Data to process ▸
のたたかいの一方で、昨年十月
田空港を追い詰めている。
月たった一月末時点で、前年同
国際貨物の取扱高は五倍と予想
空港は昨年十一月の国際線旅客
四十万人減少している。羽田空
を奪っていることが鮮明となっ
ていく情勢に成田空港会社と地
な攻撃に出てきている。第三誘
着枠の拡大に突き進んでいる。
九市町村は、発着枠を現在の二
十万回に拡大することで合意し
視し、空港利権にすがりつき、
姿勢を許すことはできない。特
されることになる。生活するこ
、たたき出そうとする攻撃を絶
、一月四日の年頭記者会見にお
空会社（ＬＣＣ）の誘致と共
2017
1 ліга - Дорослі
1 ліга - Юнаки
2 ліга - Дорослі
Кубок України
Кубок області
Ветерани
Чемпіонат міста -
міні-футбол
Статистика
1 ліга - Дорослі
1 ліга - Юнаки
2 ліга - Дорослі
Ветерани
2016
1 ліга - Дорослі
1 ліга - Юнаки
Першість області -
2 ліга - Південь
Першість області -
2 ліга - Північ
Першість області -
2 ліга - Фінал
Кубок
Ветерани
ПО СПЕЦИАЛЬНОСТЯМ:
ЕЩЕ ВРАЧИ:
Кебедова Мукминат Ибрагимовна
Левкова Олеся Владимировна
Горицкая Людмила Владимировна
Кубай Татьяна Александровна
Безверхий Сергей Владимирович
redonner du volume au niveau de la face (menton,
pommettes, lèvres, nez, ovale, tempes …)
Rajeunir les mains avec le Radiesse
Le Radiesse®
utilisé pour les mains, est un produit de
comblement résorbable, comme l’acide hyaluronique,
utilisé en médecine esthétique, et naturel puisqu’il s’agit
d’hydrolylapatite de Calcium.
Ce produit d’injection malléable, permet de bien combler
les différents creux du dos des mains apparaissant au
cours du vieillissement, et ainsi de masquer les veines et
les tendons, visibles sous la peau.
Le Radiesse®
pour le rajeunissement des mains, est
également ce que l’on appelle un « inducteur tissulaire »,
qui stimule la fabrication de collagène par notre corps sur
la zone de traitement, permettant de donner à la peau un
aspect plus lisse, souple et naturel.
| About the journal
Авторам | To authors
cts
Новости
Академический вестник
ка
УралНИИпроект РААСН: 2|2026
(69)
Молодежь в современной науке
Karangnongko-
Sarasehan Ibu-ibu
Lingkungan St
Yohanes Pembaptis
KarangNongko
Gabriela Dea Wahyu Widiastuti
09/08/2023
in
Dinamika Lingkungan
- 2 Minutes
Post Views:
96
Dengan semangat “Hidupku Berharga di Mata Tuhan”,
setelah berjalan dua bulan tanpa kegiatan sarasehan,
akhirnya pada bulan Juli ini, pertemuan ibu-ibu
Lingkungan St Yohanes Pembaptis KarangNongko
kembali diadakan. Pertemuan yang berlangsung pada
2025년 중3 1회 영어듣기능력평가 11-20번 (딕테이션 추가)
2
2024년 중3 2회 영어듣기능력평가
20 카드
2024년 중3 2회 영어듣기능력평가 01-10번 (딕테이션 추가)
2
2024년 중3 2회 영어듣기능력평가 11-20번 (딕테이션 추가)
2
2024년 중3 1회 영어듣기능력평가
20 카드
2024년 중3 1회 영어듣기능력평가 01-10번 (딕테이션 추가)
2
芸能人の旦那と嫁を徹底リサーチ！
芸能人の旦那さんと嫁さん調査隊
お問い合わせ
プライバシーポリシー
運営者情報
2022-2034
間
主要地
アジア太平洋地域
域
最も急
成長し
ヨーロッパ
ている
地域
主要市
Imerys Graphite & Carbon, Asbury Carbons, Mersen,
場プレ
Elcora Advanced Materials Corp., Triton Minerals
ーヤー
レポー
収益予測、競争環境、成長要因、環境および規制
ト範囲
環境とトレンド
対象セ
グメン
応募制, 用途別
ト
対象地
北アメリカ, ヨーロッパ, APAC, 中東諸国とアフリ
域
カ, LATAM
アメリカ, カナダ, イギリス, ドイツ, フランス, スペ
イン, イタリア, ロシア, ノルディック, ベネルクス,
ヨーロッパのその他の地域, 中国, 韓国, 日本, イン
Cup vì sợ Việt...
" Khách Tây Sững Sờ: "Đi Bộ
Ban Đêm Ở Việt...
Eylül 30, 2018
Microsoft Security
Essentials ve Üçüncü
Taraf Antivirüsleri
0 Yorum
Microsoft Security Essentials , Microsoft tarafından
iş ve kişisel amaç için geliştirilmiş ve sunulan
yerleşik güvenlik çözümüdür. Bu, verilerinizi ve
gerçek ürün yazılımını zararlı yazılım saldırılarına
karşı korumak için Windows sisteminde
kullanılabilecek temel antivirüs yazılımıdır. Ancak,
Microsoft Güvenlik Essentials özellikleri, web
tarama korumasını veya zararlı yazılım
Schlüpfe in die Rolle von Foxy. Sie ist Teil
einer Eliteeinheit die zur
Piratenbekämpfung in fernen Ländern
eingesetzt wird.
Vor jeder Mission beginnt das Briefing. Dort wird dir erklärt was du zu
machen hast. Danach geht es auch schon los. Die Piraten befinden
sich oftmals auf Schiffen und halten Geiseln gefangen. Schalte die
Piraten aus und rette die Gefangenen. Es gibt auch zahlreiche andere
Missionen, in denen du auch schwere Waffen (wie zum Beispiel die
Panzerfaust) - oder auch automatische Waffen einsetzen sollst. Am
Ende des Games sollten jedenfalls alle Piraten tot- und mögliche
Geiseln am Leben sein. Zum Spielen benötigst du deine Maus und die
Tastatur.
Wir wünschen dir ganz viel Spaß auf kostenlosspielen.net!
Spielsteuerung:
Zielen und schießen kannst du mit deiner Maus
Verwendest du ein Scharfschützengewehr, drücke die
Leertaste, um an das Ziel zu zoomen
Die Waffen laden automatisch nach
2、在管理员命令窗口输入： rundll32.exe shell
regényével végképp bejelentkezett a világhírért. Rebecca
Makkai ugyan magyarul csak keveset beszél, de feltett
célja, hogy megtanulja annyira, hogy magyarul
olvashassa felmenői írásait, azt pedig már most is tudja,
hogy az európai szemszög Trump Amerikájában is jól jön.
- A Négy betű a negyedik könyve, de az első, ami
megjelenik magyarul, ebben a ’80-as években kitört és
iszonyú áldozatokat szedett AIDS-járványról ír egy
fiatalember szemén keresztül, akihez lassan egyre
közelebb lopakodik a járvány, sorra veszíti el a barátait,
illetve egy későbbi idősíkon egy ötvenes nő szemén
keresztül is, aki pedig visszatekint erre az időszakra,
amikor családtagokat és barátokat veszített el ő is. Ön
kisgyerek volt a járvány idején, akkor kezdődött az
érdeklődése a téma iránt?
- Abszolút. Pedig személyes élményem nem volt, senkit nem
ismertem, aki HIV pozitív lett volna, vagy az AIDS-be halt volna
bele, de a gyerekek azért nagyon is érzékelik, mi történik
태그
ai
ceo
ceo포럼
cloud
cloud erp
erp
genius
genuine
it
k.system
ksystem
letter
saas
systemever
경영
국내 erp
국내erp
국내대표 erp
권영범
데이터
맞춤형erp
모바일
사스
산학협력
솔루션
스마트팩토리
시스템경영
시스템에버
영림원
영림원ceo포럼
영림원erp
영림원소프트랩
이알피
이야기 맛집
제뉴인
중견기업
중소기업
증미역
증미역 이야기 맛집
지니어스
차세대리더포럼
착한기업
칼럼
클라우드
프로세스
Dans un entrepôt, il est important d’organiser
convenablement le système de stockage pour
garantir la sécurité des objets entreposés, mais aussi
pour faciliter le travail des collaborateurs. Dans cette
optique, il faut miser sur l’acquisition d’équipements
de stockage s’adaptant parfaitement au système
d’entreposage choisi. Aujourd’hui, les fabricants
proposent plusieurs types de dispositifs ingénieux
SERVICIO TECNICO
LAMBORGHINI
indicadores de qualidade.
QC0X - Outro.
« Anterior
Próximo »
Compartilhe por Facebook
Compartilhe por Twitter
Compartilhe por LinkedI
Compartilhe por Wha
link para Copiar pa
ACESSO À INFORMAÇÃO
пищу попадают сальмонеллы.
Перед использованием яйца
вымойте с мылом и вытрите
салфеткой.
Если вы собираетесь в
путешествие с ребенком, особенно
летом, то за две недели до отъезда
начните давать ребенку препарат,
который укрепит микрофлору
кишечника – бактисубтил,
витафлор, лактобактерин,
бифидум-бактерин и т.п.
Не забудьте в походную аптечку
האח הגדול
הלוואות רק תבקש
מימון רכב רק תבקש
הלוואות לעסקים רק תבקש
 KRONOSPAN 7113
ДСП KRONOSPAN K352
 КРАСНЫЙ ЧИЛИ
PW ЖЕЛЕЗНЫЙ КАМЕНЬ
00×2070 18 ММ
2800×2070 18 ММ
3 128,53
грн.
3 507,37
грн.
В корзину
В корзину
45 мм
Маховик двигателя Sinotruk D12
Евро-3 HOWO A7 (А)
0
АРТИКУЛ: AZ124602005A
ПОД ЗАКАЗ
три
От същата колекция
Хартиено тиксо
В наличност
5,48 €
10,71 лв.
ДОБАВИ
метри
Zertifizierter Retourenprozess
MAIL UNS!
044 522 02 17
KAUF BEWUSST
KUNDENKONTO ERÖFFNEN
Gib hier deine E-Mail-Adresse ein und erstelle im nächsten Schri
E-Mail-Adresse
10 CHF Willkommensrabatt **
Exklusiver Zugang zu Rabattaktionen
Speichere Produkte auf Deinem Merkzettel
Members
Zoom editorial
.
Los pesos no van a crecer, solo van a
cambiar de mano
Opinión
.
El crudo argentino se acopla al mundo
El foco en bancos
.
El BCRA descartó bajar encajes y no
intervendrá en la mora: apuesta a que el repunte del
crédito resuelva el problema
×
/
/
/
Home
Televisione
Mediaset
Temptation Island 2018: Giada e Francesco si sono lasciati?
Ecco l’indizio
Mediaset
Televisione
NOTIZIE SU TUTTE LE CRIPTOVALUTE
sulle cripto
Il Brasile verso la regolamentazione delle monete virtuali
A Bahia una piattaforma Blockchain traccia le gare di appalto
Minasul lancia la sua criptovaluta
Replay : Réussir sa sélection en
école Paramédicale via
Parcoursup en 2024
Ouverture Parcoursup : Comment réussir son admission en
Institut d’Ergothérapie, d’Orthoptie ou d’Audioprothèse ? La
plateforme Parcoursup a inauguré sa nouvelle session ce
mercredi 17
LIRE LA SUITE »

The task ▸
Lines with "peau": find them in the data and copy each one.

Response to this task ▸
les tendons, visibles sous la peau.
la zone de traitement, permettant de donner à la peau un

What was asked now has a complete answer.